Its letters are based on an accurate analysis of Korean phonemes. It makes a clear distinction between consonants and vowels. Perhaps the most outstanding feature is that the shapes of the basic letters have significance (whereas the purpose of Roman shapes is lost in history). Sejong’s letters are based on the position of the tongue when the sound is made…
Rooted in practicality, Hangul also reflects Sejong’s Neo-Confucianism. The whole alphabet divides into two complementary opposites of yin – the female, passive, dark, wet and cold principles – and yang – the male, active, bright, dry and hot ones. The interplay of these two forces produce the five elements of wood, earth, fire, metal and water. In Hangul, the vowels are all elaborations on three basic Confucian symbols: a vertical for man, a horizontal for earth and a circle for heaven. Moreover vowels are either bright or dark, and consonants either hard or soft, with further symbolic connections to the five elements depending on whether they are consonants of the back teeth, front teeth, tongue, lips or throat.
Yet, despite Sejong’s authority and the beauty of his system, Hangul did not sweep away tradition. It found modest use in several of his pet projects, and in Buddhist literature, poetry and novels. The establishment refused to be convinced. Bureaucrats and scholars kept their precious Chinese for over four centuries…. In the 1990s, his great invention finally won.

This is used to demonstrate what Man calls his Working Theories of Script Innovation:

1. In a writing system, complexity knows no bounds and imposes none.
2. A writing system will last as long as its culture, unless changed by force.
3. New writing systems emerge only in new, young, ambitious cultures.

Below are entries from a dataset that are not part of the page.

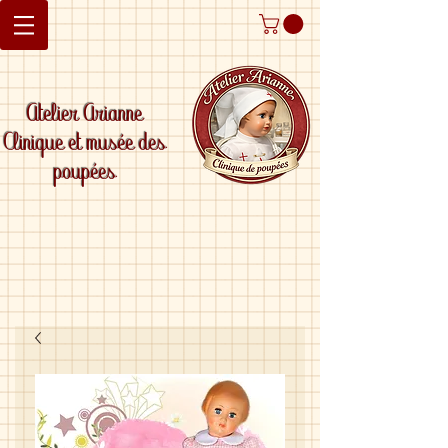
Atelier Arianne
Clinique et musée des
poupées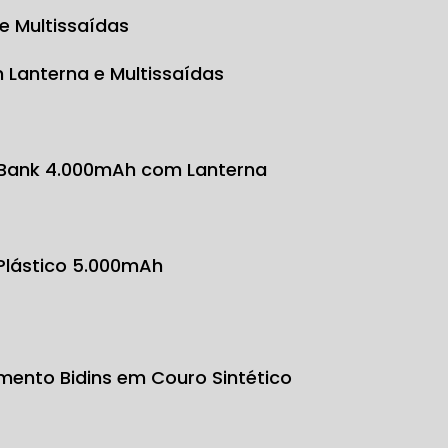
e Multissaídas
 Lanterna e Multissaídas
 Bank 4.000mAh com Lanterna
 Plástico 5.000mAh
mento Bidins em Couro Sintético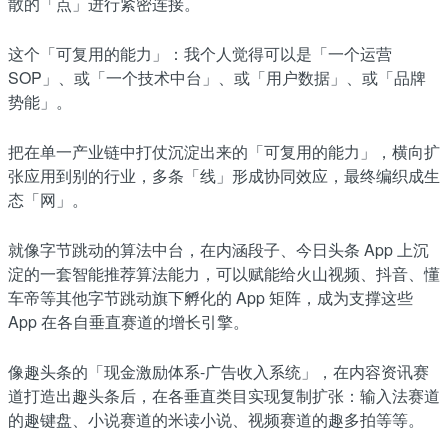
散的「点」进行紧密连接。
这个「可复用的能力」：我个人觉得可以是「一个运营
SOP」、或「一个技术中台」、或「用户数据」、或「品牌
势能」。
把在单一产业链中打仗沉淀出来的「可复用的能力」，横向扩
张应用到别的行业，多条「线」形成协同效应，最终编织成生
态「网」。
就像字节跳动的算法中台，在内涵段子、今日头条 App 上沉
淀的一套智能推荐算法能力，可以赋能给火山视频、抖音、懂
车帝等其他字节跳动旗下孵化的 App 矩阵，成为支撑这些
App 在各自垂直赛道的增长引擎。
像趣头条的「现金激励体系-广告收入系统」，在内容资讯赛
道打造出趣头条后，在各垂直类目实现复制扩张：输入法赛道
的趣键盘、小说赛道的米读小说、视频赛道的趣多拍等等。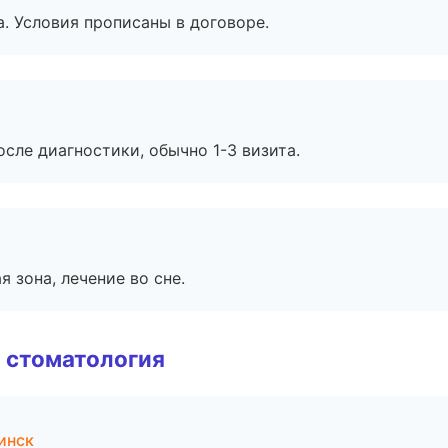
. Условия прописаны в договоре.
сле диагностики, обычно 1-3 визита.
я зона, лечение во сне.
 стоматология
инск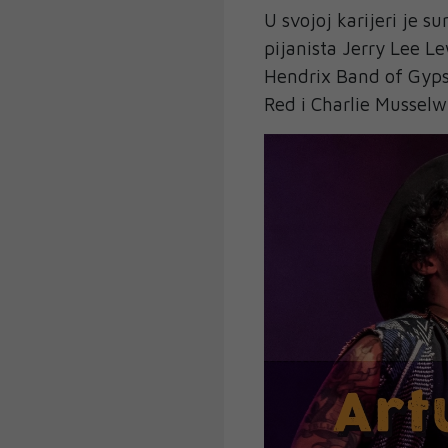
U svojoj karijeri je s
pijanista Jerry Lee Le
Hendrix Band of Gypsi
Red i Charlie Musselw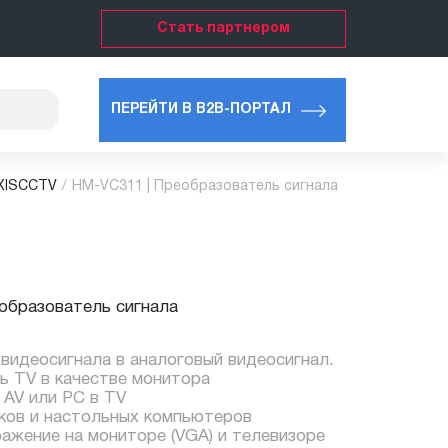
Стать партнером
ПЕРЕЙТИ В B2B-ПОРТАЛ
OXISCCTV
/
HM-VC311 | Преобразователь сигнала
образователь сигнала
видеосигнала в аналоговый видеосигнал.
ь TV в качестве монитора
 AV или PC в TV
ков и настольных компьютеров
ажение на мониторе (VGA) и телевизоре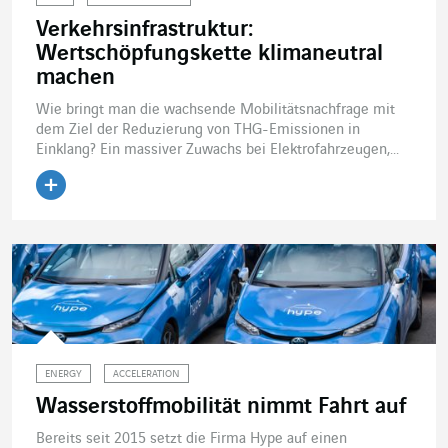
Verkehrsinfrastruktur:
Wertschöpfungskette klimaneutral
machen
Wie bringt man die wachsende Mobilitätsnachfrage mit
dem Ziel der Reduzierung von THG-Emissionen in
Einklang? Ein massiver Zuwachs bei Elektrofahrzeugen,...
Artikel lesen
ENERGY
ACCELERATION
Wasserstoffmobilität nimmt Fahrt auf
Bereits seit 2015 setzt die Firma Hype auf einen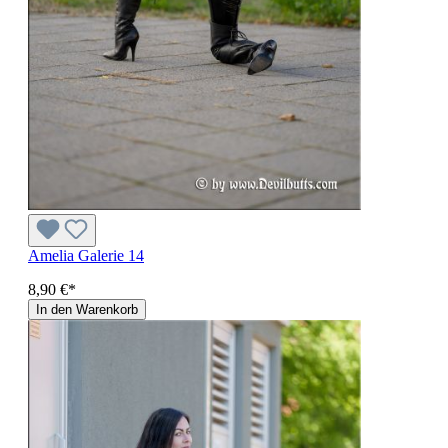
Amelia Galerie 14
8,90 €*
In den Warenkorb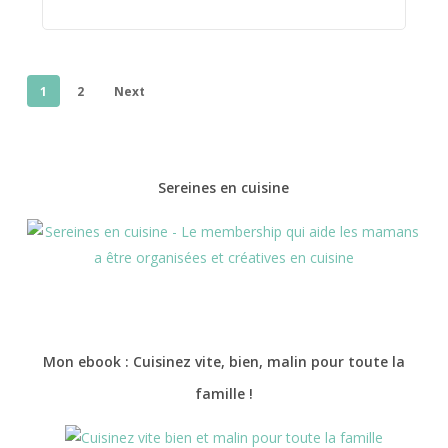
1
2
Next
Sereines en cuisine
Mon ebook : Cuisinez vite, bien, malin pour toute la
famille !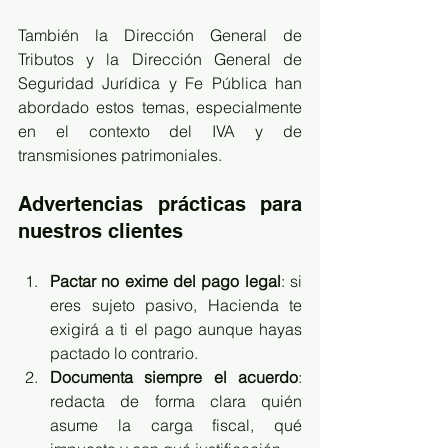
También la Dirección General de 
Tributos y la Dirección General de 
Seguridad Jurídica y Fe Pública han 
abordado estos temas, especialmente 
en el contexto del IVA y de 
transmisiones patrimoniales.
Advertencias prácticas para 
nuestros clientes
Pactar no exime del pago legal
: si 
eres sujeto pasivo, Hacienda te 
exigirá a ti el pago aunque hayas 
pactado lo contrario.
Documenta siempre el acuerdo
: 
redacta de forma clara quién 
asume la carga fiscal, qué 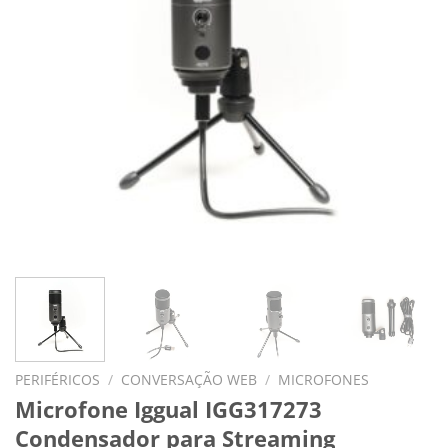
PERIFÉRICOS
/
CONVERSAÇÃO WEB
/
MICROFONES
Microfone Iggual IGG317273
Condensador para Streaming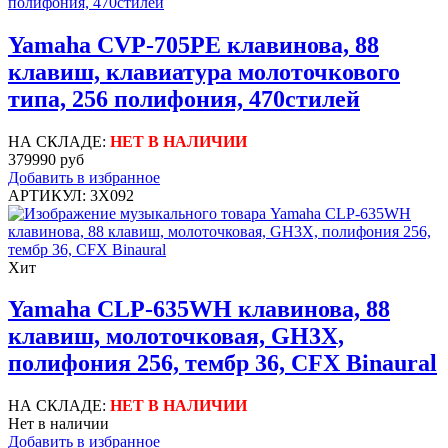
Yamaha CVP-705PE клавинова, 88
клавиш, клавиатура молоточкового
типа, 256 полифония, 470стилей
НА СКЛАДЕ:
НЕТ В НАЛИЧИИ
379990 руб
Добавить в избранное
АРТИКУЛ: 3X092
Хит
Yamaha CLP-635WH клавинова, 88
клавиш, молоточковая, GH3X,
полифония 256, тембр 36, CFX Binaural
НА СКЛАДЕ:
НЕТ В НАЛИЧИИ
Нет в наличии
Добавить в избранное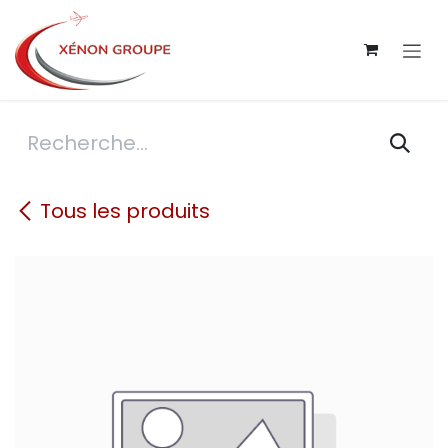
Se rendre au contenu
Tous les produits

Another interesting, if already well-known, aside is an examination of the Pioneer plaque designed by Carl Sagan in 1971. If the Pioneer probe ever reaches intelligent life, what would serve as a “Hi there, we’re your neighbors” calling card?

A similar problem from the 1980s was faced by the Nuclear Regulatory Commission.  They wanted to post some kind of warning on nuclear waste sites, warnings that would be intelligible in 10,000 years, even if current society collapsed and a completely new culture evolved. They assumed language would not survive, so what about pictures, or stylized pictographs like Do Not Walk signs? The problem is even those can be misinterpreted now; who knows how they would strike whoever was here so many millennia from now. They enlisted Thomas Sebeok, a professor of linguistics, to recommend such a warning. He came back with a detailed analysis of why the task was impossible, and recommended an Atomic Priesthood (I swear, I am not making this up) that would be passed down over the years making the area culturally taboo if science should shrivel and die. “Naturally, no such ‘priesthood’ has ever been established,” says Man. I asked one of my online science fiction experts if this had generated a story or novel or series, but it seems not. It makes me wonder about the origins of various existing cultural taboos.

I’m well aware I didn’t give this book its due, and at some point I just stopped trying. I may revisit it, or try a different book on the same subject (or find the original book I was looking for) but for now I’ve gotten tired of the whole mess. In spite of that I came out of it with some interesting tidbits.